Le paradoxe du sac éco-responsable


Le paradoxe du sac éco-responsable

écologie marketing

Les sacs réutilisables, qui remplacent progressivement les vieux sacs en plastique « étouffe dauphin », sont devenus un symbole quotidien de la prise de conscience écologique. Mais, s’ils permettent de limiter la masse de plastique flottant dans le Pacifique, ils exercent aussi un pouvoir occulte sur nos faibles esprits de consommateurs. Des chercheurs américains s’y sont intéressés de près et leurs conclusions surprennent.

Aux Etats-Unis, 29% des gens déclarent utiliser régulièrement ces sacs écologiques. Bryan Bollinger, de l’université de Duke, et Una Karmarkar, de Harvard, se sont penchés sur les changements de contenus du panier d’un acheteur selon qu’il apporte son propre sac ou non. Leur étude s’appuie sur deux panels différents. L’un est localisé en Californie, dans une grande enseigne, où les achats des clients ont été scrutés au jour le jour pendant deux ans. L’autre panel est national et constitué en ligne : on place les sujets dans un magasin virtuel, avec pour seule variable la présence ou l’absence d’un sac cabas, puis on leur demande d’indiquer les dix articles qu’ils voudraient acheter.

La première conclusion des auteurs est prévisible : « Les consommateurs qui apportent leurs propres sacs sont plus susceptibles d’acheter des produits biologiques et de la nourriture saine. » Disposer d’un sac écologique joue donc sur nos comportements. En prenant notre sac, nous pensons avoir un effet positif sur l’environnement et nous nous sentons moralement bons. Ravis, nous désirons persévérer sur le chemin de la vertu. Les produits écologiques ou simplement bons pour la santé sont associés, notamment par les stratégies marketing, à un mode de vie sain. Ainsi, la part dans les achats de ce type de produits augmente de 13% quand le client s’est muni de son sac.

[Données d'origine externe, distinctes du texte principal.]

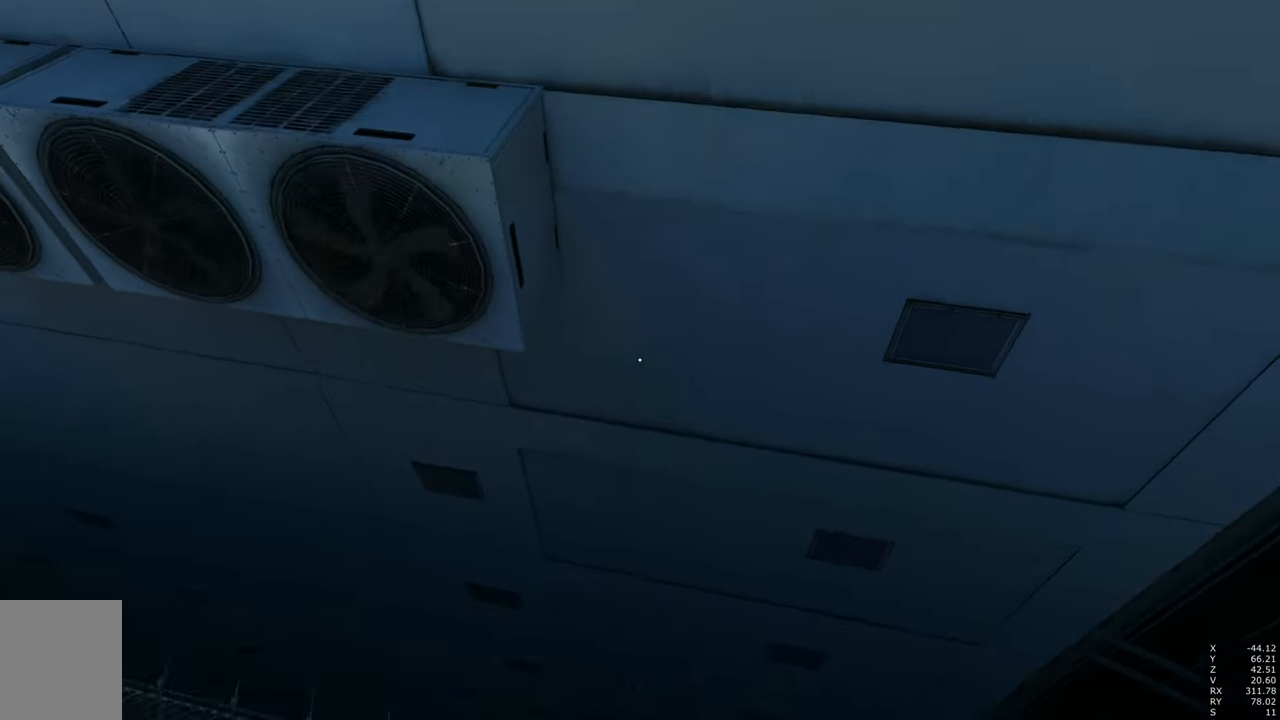
{"keys": [], "mouse": [], "events": [[250, "w", "up"]]}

Prenons l’exemple de Pete, qui part faire ses courses au supermarché. Lui qui d’habitude ne prend pas de sac réutilisable se sent, pour une fois, d’humeur écologique. Il fouille ses placards, trouve un vieux sac Ikea et s’en va bienheureux. Arrivé sur place, Pete ne compte pas s’arrêter en si bon chemin et acquiert des carottes, des lentilles bios et des yaourts à 0%.

Mais, quelque part, le bât blesse. Et nos chercheurs nous livrent une seconde conclusion un rien plus inattendue. La part des produits sains n’est pas la seule à varier, celle des produits malsains, et notamment de la « malbouffe », augmente aussi de 7%. Les chercheurs expliquent ce phénomène par une donnée psychologique : lorsque nous nous sentons vertueux, nous nous autorisons à nous relâcher et donc à commettre des actes moins responsables. Ainsi peut-on lire dans l’étude :  « Ce sentiment les persuade facilement que, puisqu’ils se comportent déjà bien avec l’environnement, ils peuvent se nourrir de cookies, de chips ou d’autres produits avec beaucoup de sel, de sucre et de graisse. »

Autrement dit, Pete, pétri de bonne conscience environnementale, finira de remplir son sac Ikea avec une boîte de chocolats, des chips et de la glace Ben & Jerry’s. Et il retournera ranger ses courses dans son 4×4 le cœur léger. Grâce à son sac réutilisable, tout sentiment de culpabilité s’est envolé.

Malgré toute notre bonne volonté, il semble ainsi que certains mécanismes nous échappent. Et les grands magasins auraient tort de ne pas en profiter. Les chercheurs concluent d’ailleurs leur étude par un conseil à leur usage. Les enseignes dans lesquelles les sacs cabas rencontrent un grand succès, devraient selon eux mettre en avant les produits que leur usage nous incite à acheter – bio d’un côté, malbouffe de l’autre – afin d’augmenter leurs ventes en surfant sur nos velléités « éco-responsables ».